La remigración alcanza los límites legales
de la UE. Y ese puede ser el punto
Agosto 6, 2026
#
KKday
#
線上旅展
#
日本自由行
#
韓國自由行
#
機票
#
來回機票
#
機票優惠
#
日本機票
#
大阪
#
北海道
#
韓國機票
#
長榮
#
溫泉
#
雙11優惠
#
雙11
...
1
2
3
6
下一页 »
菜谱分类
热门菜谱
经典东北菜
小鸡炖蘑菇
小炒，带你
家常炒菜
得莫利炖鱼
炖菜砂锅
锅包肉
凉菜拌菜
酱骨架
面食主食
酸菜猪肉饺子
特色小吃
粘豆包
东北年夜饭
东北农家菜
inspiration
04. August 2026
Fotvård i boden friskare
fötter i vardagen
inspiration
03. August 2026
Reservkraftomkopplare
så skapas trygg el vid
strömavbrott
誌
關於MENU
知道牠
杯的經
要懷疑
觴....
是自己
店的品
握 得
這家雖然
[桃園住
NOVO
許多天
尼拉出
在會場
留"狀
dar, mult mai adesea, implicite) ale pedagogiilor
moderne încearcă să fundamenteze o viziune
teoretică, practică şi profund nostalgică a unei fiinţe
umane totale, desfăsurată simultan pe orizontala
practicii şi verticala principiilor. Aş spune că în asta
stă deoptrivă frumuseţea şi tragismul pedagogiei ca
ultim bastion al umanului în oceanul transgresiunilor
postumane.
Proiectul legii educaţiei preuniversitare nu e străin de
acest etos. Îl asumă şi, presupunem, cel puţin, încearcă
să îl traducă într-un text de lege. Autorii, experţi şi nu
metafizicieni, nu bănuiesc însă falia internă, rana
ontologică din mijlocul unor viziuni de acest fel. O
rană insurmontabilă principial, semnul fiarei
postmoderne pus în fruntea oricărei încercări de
════
• BRIEF: What you return must be the lines above that run from the line with "03. August 2026" to the line with "practicii şi verticala", inclusive, each copied exactly.

• EXERCISE ANSWER:
03. August 2026
Reservkraftomkopplare
så skapas trygg el vid
strömavbrott
誌
關於MENU
知道牠
杯的經
要懷疑
觴....
是自己
店的品
握 得
這家雖然
[桃園住
NOVO
許多天
尼拉出
在會場
留"狀
dar, mult mai adesea, implicite) ale pedagogiilor
moderne încearcă să fundamenteze o viziune
teoretică, practică şi profund nostalgică a unei fiinţe
umane totale, desfăsurată simultan pe orizontala
practicii şi verticala principiilor. Aş spune că în asta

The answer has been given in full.